Un tempo si parlava di grande esodo per le vacanze, in vero qualche giornalista nostalgico lo impiega ancora nei suoi servizi ma la verità è che le cose sono cambiate. È cambiato il modo di fare le vacanze, di raggiungere le agognate mete turistiche, balneari, la quantità di giorni (ricordate le classiche tre settimane, tutte di fila, di villeggiatura?). Quelle scene viste tante volte in TV, di autostrade invase di auto trainanti roulotte, carrelli o portapacchi sul tetto, pieni fino all’inverosimile e in barba alle più elementari regole di sicurezza e rispetto del limite di carico, sono diventate rare. 
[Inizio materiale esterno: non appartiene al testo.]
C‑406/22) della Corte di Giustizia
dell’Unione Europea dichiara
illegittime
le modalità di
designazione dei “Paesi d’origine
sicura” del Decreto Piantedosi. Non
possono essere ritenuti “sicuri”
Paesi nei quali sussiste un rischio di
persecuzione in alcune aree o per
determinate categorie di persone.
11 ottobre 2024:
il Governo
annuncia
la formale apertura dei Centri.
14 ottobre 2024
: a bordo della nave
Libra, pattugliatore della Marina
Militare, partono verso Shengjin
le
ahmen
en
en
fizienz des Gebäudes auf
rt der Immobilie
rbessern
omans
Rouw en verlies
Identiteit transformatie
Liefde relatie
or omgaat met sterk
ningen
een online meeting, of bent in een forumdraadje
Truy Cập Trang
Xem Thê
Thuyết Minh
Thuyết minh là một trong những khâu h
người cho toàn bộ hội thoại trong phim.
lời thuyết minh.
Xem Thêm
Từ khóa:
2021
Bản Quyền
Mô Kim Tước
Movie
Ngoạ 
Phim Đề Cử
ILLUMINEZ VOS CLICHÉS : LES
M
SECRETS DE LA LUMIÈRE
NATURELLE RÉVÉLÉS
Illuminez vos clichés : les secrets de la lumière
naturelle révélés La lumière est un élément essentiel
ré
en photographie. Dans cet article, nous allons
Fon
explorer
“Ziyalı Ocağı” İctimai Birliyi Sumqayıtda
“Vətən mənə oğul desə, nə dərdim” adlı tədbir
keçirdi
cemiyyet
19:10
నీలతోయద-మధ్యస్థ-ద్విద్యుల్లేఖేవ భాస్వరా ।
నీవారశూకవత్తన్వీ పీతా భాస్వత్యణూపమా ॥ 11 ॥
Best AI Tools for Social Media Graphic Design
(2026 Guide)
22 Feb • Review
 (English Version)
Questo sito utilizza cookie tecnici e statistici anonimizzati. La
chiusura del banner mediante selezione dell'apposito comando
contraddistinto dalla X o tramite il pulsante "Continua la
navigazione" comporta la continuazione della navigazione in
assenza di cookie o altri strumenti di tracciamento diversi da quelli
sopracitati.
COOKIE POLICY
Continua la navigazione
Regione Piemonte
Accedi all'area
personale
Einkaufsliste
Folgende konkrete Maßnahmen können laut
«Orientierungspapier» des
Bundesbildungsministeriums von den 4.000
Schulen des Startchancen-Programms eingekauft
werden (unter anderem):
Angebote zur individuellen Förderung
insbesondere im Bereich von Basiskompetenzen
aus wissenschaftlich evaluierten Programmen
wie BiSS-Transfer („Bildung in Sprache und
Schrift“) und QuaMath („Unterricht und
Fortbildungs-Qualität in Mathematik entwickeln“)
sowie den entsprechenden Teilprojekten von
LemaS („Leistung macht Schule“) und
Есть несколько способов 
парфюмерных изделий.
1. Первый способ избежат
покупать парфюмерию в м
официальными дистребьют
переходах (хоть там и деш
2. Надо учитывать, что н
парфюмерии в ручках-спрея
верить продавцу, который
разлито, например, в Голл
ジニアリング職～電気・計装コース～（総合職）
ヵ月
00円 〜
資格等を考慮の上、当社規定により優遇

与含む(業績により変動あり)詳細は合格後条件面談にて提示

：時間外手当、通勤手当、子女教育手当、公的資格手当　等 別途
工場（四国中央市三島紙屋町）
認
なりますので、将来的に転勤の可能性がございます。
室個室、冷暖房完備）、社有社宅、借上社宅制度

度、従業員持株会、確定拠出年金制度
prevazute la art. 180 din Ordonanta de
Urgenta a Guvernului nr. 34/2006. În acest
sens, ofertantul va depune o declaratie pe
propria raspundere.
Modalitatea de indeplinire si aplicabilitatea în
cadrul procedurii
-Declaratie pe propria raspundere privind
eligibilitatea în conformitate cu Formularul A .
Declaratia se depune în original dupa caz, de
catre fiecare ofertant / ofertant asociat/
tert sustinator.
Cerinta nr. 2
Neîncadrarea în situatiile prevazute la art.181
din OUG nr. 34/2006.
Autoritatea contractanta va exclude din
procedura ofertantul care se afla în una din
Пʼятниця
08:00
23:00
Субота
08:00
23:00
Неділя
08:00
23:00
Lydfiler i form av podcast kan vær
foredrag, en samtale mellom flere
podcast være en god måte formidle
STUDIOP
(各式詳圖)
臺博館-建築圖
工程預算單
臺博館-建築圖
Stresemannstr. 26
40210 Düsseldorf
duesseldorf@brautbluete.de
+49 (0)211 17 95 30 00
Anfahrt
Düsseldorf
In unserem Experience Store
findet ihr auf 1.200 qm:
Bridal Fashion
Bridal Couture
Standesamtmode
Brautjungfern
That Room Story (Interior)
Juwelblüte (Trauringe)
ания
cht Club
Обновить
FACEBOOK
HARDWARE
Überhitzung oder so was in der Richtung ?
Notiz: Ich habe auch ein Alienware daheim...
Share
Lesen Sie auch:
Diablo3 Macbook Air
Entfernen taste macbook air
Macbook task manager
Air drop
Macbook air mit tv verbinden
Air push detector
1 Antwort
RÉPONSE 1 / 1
Oggigiorno in tanti preferiscono spostarsi in aereo per andare all’estero qualche giorno, anche grazie ai voli low cost, o magari spostarsi in treno per un week end in una città d’arte. Poi è chiaro, tanti altri continuano ad andare al mare con la loro auto e se non proprio per le ormai mitiche tre settimane, almeno per sette giorni di riposo. Se il vostro mezzo di trasporto è l’automobile e i chilometri che vi aspettano sono tanti, è opportuno fare una serie di controlli al fine di non rischiare che l’auto presenti problemi durante il viaggio e rovinarvi così i pochi giorni di vacanze.

 

La revisione

Tutti i mezzi circolanti in strada devono essere revisionati: lo prevede la legge. Passare la revisione significa avere la certezza che il mezzo non presenti problemi significativi ed è sicuro per se stessi e per gli altri. La mancata revisione comporta una sanzione pecuniaria e la sospensione della circolazione dell’auto. Insomma, non il modo migliore per cominciare le vacanze.

 

 

Controllo luci

Tutte le luci devono funzionare correttamente, ancor di più se si viaggia di notte. Nel caso in cui ci siano problemi con anabbaglianti, stop e indicatore di direzione, provvedete a risolverli prima di mettervi in viaggio.

 

Aria condizionata

Soprattutto se non siete tra quelli che fanno la classica partenza intelligente, ovvero, evitare giorni e orari da bollino nero per il traffico (tanto per usare un altro termine abusato nei servizi giornalistici che trattano l’argomento della partenza per le vacanze) verificate il perfetto funzionamento dell’aria condizionata. Credeteci, non vi piacerà restare bloccati nel traffico per ore, sotto il sole di mezzogiorno.

 

Tergicristalli

Dire “vacanze bagnate, vacanze fortunate” è soltanto una simpatica rima. Tuttavia potreste essere colpiti da un acquazzone durante il viaggio, ecco perché dovete controllare che la vostra auto sia dotata di buone spazzole tergicristallo. In caso contrario procedete alla sostituzione prima di partire.

 

Controllete i liquidi

Tutti i liquidi devono trovarsi al livello sufficiente, dunque verificate olio, acqua nel radiatore, detergente dei tergicristalli. Aggiungere un additivo per la pulizia del sistema di combustione aiuta a prevenire problemi agli iniettori e di conseguenza a consumare meno carburante. Nel caso di auto con trasmissione automatica è bene accertarsi che non sia necessario un cambio d’olio. 

 

Altri controlli scrupolosi

Soprattutto se la vostra auto è datata, vi conviene controllare l’efficienza della batteria; meglio avere con sé i cavi per la ricarica. Quando ci si mette in viaggio bisogna avere la certezza che il sistema frenante sia di assoluta affidabilità. Fate mente locale a quando avete cambiato l’ultima volta le pasticche dei freni, fate dare un’occhiata dal vostro meccanico di fiducia e già che ci siete, fategli controllare anche gli ammortizzatori. Subito dopo passate dal vostro amico gommista: il suo compito sarà di controllare la pressione degli pneumatici e il livello di usura.

 

Mappe aggiornate

Se usate un navigatore, ricordatevi di aggiornare le mappe al fine di raggiungere la meta senza sbagli. Se non avete il navigatore, munitevi della mappa cartacea più recente, programmate con anticipo le eventuali soste per il rifornimento del carburante e riposare qualche minuto, magari prendendo un caffè rigenerante.

 

 

Kit emergenza

L’ultima cosa da caricare (non certo perché meno importante) o comunque da tenere a portata di mano è quello che chiamiamo “kit di emergenza”. In cosa consiste? Nulla di particolare ma che la legge fa obbligo di possedere a bordo dell’auto. Stiamo parlando del triangolo e del giubbetto riflettente. Completano il kit (ma quanto segue non è fatto obbligo dalla legge, piuttosto dal buon senso), una torcia e il necessario per riparare e/o sostituire la ruota.